Under these regulations NO patient will ever qualify for a standard wheelchair, no matter how badly they may actually need one. In essence, every manual wheelchair ever paid for by the Medicare program was paid "in error." And the phrase "in error" should, in no way, be confused with the concept of genuine medical necessity.
As further evidence, patients with an oxygen saturation below that which is compatible with life should be left to die sans complete chart notes regarding why the physician ordered the oxygen testing in the first place. We should pay no mind to the actual results of the test ordered by the physician. Unfortunately, based on a reading of their reports to congress over the years, I am sure the OIG would heartily agree. And no, I do not believe that is in any way an exaggeration.
When was Medicare given the mandate to treat our senior citizens so poorly? I don't recall them being given any mandate other than one to cut spending. And this, apparently, is their road to accomplishing that. The only reason they get away with it is because softhearted DME providers, trying to make a living doing something they can feel proud of at the end of the day, shield patients and physicians from these draconian rules. The end result is that DME providers are the only ones pointing out how ridiculous these rules are.
It's time to say I'm mad as hell and I'm not going to take it anymore. Every DME provider in this country needs to print out the "qualifying" criteria, documentation requirements, and the "helpful" guidance provided by the MACs; provide it to referral sources and patients, and say, "Sorry doctor, I cannot provide your 75-year-old arthritic patient with a basic, standard wheelchair unless you are willing to write a full chapter on the patient's medical history, past and present, prior to the time I provide the wheelchair."
"Sorry, Doc, but even though your patient has a room air oxygen saturation of 80% I cannot provide them with oxygen because you did not chart your concerns about their chronic cardiorespiratory problems before discharging them from the hospital. I regret that you were so wrapped up in their recent stroke that you were unable to focus, to the satisfaction of government bureaucrats, on their other, life-sustaining health care needs at that time."

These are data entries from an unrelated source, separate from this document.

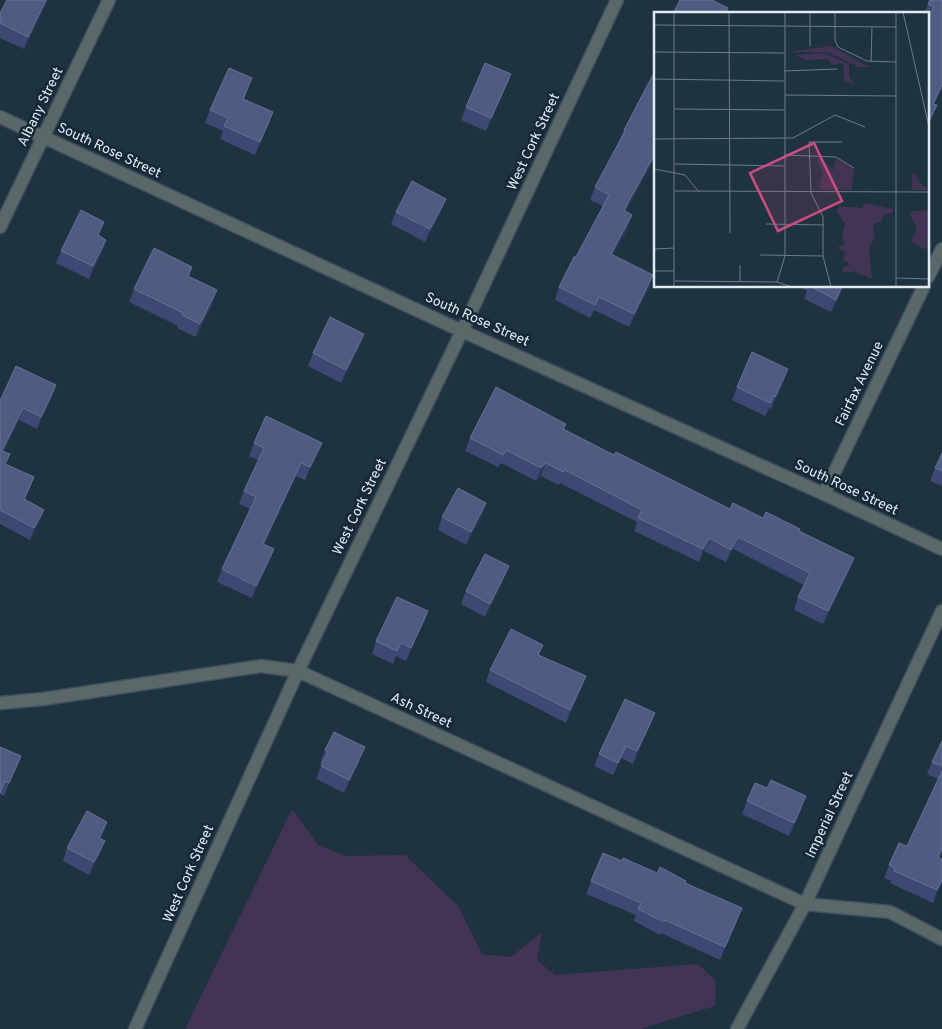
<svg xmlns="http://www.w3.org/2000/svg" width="942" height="1029" font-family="Overpass,sans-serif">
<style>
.green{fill:#423454}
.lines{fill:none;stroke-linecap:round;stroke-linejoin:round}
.minor-casing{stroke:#3e505d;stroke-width:15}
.minor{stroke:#5b686a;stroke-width:12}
.wall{fill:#3d4973}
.shaded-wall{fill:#2a3959}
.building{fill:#4f5b81;stroke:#667293}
.labels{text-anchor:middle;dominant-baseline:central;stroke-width:5;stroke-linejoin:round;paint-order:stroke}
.street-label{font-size:14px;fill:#e0ecf4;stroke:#152835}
.inset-road{fill:none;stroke:#6c7c88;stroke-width:1}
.view{fill:#ca4d81;fill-opacity:0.15;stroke:#ca4d81;stroke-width:2.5}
.inset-edge{fill:none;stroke:#e0ecf4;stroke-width:2.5}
</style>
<rect width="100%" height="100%" fill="#1f3240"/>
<polygon class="green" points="292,809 318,845 345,856 405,855 458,906 482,954 511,957 542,932 537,960 555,975 698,964 716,981 715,1006 640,1029 185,1029"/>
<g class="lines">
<g class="minor-casing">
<g id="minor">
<polyline points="0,117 462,331 824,494 942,549"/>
<polyline points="0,227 109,0"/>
<polyline points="928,277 942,249"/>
<polyline points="824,494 924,286"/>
<polyline points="0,703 43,699 261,666 298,671 805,904 890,912 942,939"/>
<polyline points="135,1029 298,671 462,331 617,0"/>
<polyline points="737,1029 805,904 942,611"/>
</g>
</g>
<use href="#minor" class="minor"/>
</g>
<g class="wall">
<polygon points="48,0 24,49 0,38 0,13"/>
<polygon points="942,0 942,88 934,104 937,105 928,126 928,14 924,14 928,4"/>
<polygon points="656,69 656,162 655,163 653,161 626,211 628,228 613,255 653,275 649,288 629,327 594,310 590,318 555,300 559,287 603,206 590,200 595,187 620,141 624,130"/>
<polygon points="511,74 506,87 486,131 461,120 466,107"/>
<polygon points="247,91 244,99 273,112 268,125 255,155 220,139 223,131 205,123 210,110"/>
<polygon points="446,199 441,212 425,242 391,224 396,212"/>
<polygon points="99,236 106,240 102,252 89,279 56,263 61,251"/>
<polygon points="192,267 189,276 213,303 196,337 177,328 178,326 129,302 134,289"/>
<polygon points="798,286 844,286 831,312 804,299 807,291"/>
<polygon points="364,334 359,347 341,383 308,366 313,353"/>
<polygon points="784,382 771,409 769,408 765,416 732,400 737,387"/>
<polygon points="52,397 37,429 19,420 4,451 6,464 34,477 25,500 39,522 30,540 0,524 0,401"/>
<polygon points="566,424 564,429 614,455 730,509 763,518 799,531 854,558 849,571 823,624 794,610 798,597 804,585 733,549 726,562 704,551 699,562 634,531 637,522 560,483 559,485 541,476 536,481 501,463 498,467 465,451 470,438"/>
<polygon points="254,443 317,455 305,480 296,476 264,545 274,549 269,562 252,598 217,582 222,569 250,509 239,504 244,491 258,460 249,456"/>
<polygon points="942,453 942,486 930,481 935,468"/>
<polygon points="482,516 466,545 438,530 442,517"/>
<polygon points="504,579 485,617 461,604 466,591"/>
<polygon points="428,611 423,624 406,661 396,656 393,664 372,654 376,641"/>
<polygon points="539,655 586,676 581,689 566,723 486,682 490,670"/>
<polygon points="655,713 650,726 633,764 621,758 613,775 594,766 599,754"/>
<polygon points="942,741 942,851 939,858 942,859 942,882 933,903 890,883 891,881 884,878 889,865 907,846 938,779 927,774 932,762"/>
<polygon points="0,747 21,756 4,796 0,794 0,795"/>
<polygon points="325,750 360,760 344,793 316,779 322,764 320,763"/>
<polygon points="747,801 802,809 789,836 742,814"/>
<polygon points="107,822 101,839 100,854 89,875 63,861 67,848"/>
<polygon points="622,861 685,883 737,921 720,960 661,933 660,935 634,921 636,915 586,894 591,881"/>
</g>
<g class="shaded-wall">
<polygon points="46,0 48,0 24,49 28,37"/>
<polygon points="511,74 506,87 486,131 491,118"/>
<polygon points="942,85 942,88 928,116 933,104"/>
<polygon points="937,105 932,118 928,126 928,123"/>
<polygon points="273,112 268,125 255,155 260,142"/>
<polygon points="656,152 653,161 620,223 624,210"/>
<polygon points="446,199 441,212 425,242 430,229"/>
<polygon points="632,215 628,228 607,267 611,254"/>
<polygon points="106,240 102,252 89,279 93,266"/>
<polygon points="653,275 649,288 629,327 634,314"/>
<polygon points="842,286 844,286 831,312 836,300"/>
<polygon points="217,290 213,303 196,337 200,324"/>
<polygon points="364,334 359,347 341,383 346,370"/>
<polygon points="788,369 784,382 771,409 775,397"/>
<polygon points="56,385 52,397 37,429 41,417"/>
<polygon points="23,408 19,420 0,459 2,451"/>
<polygon points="322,443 317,455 305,480 310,467"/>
<polygon points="301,463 296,476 259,557 263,544"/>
<polygon points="546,463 541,476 536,481 541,468"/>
<polygon points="34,477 30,489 20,511 24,499"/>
<polygon points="486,503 482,516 466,545 471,532"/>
<polygon points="44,510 39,522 30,540 34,528"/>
<polygon points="738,537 733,549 726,562 731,550"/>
<polygon points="709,538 704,551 699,562 703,549"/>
<polygon points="274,549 269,562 252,598 256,586"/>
<polygon points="854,558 849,571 823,624 828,611"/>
<polygon points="509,566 504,579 485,617 490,604"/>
<polygon points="428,611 423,624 406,661 411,648"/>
<polygon points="586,676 581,689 566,723 570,710"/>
<polygon points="655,713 650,726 633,764 637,751"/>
<polygon points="365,747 360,760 344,793 349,780"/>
<polygon points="21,756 16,769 4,796 9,783"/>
<polygon points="806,796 802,809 789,836 794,823"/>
<polygon points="107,822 103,835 94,851 99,838"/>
<polygon points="105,841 100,854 89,875 94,862"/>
<polygon points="942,880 942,882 933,903 937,890"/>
<polygon points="742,908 737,921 720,960 725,947"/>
</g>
<g class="building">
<polygon points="7,0 46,0 28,37 0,23 0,13"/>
<polygon points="680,0 712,0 728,8 725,14 673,14"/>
<polygon points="930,0 942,0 942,85 933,104 937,105 928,123 928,19 934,7 928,4"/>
<polygon points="485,63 511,74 491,118 466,107"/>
<polygon points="229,68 252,78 243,99 273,112 260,142 224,126 228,118 210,110"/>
<polygon points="656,69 656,152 624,210 632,215 611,254 653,275 634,314 599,297 595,305 559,287 574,257 576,257 609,195 595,187 625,131 624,130"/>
<polygon points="412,181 446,199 430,229 396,212"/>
<polygon points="81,210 104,222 98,235 106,240 93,266 61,251"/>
<polygon points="154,248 192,267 188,276 217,290 200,324 182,315 183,313 134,289"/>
<polygon points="810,286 842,286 836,300"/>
<polygon points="330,317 364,334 346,370 313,353"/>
<polygon points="752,352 788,369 775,397 773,396 770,403 737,387"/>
<polygon points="16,366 56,385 41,417 23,408 2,451 10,454 5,464 34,477 24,499 44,510 34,528 0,510 0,401"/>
<polygon points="496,387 566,424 563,429 614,455 616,452 730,509 733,503 763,518 766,512 800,529 799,531 854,558 828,611 798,597 810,573 738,537 731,550 709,538 703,549 638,518 642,510 565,470 563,472 546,463 541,468 506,450 503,455 470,438"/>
<polygon points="266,416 322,443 310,467 301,463 263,544 274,549 256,586 222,569 256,497 244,491 264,448 254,443"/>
<polygon points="942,453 942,471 935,468"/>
<polygon points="458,488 486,503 471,532 442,517"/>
<polygon points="485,554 509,566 490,604 466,591"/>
<polygon points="397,597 428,611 411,648 401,643 397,651 376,641"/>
<polygon points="511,629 543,645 538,655 586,676 570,710 490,670"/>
<polygon points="625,699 655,713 637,751 626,746 618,763 599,754"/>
<polygon points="334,732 365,747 349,780 321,766 328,752 325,750"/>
<polygon points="942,741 942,766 932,762"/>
<polygon points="0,747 21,756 9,783 5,781 0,793"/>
<polygon points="942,771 942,849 938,857 942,859 942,880 937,890 894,871 895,868 889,865 899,843 907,846"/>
<polygon points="771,780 806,796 794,823 747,801 755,783 767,788"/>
<polygon points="87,811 107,822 99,838 105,841 94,862 67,848"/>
<polygon points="603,853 622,861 623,858 657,873 660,867 686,881 685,883 742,908 725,947 665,920 664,922 638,909 641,903 591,881"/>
</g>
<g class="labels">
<g class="street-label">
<text transform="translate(41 107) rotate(-64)">Albany Street</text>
<text transform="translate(534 142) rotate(-65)">West Cork Street</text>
<text transform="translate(109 151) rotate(25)">South Rose Street</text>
<text transform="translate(477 320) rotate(24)">South Rose Street</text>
<text transform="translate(860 384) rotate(-64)">Fairfax Avenue</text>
<text transform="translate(846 488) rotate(25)">South Rose Street</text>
<text transform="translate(360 507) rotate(-64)">West Cork Street</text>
<text transform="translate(421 711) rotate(25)">Ash Street</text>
<text transform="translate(830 815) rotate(-65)">Imperial Street</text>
<text transform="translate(189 874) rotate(-66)">West Cork Street</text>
</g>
</g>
<g transform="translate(654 12)">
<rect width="275" height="275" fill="#1f3240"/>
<path d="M 177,34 L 215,55 L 205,55 L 173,40 L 133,40 ZM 171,41 L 195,52 L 195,65 L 201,72 L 190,69 L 189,51 L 179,53 L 173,47 L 152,48 L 141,43 ZM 165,145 L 179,158 L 182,146 L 200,156 L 198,178 L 165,177 L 169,161 L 163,148 ZM 258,162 L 262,163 L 265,170 L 274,178 L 258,178 ZM 211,191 L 239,197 L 239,200 L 229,204 L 227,210 L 219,212 L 221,226 L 215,235 L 218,267 L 201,260 L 189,260 L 188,256 L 196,253 L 193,249 L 189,250 L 191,240 L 183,236 L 191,231 L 188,224 L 191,211 L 183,200 L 185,194 L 208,196 ZM 275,198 L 275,236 L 270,237 L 257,229 L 263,217 L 256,202 L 259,199 Z" fill="#423454"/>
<path class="inset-road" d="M 20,0 L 20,275M 75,0 L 76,221M 156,0 L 156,34M 181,0 L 181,28 L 184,35 L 213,49 L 242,50M 242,0 L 242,275M 249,0 L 275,115M 0,13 L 242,15M 0,40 L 130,41M 217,50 L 218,15M 130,59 L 183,57M 0,67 L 130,69M 131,83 L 242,84M 20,97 L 131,98M 0,127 L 139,126 L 181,103 L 211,115M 130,143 L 182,145 L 200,156M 21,152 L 130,154M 0,157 L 31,163 L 45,180M 21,179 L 275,180M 112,212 L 170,213M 0,237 L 20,236M 106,243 L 169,244M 0,259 L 20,259M 242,266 L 275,267M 21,269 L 123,270 L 138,275M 86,270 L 86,253M 123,270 L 131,244 L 131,0M 177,275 L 169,244 L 169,205 L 157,181 L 155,130 L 188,130"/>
<path class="view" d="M 160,131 L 188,189 L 124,219 L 96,161 Z"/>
<rect width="275" height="275" class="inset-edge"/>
</g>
</svg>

"Sorry Mr. Smith, you're a Medicare patient, and they will not pay for the medical supplies your physician told us you need because your doctor failed to complete some forms to convert their Medicare information to an electronic database (PECOS of course). Would you mind, terribly, going to another physician to treat your diabetes who is registered in Medicare's computerized system even though they know nothing about you or your medical history?"
Will DME providers dare say such things in order to heed these draconian rules, and get the patients and physicians in line to protest with us? Likely not, because there are always other less informed DME providers down the street who will acquiesce, and take the referral anyway. That's why providers bid at rates lower than their cost of goods in order to "win" the recent Medicare competitive bid.
But it has to begin somewhere. If you are going down, at least do it with a fight. Join your state association and the American Association for Homecare, and then make a pact with your fellow DME providers — no more shielding Medicare patients and Medicare referring physicians from this nonsense. Let it begin with you.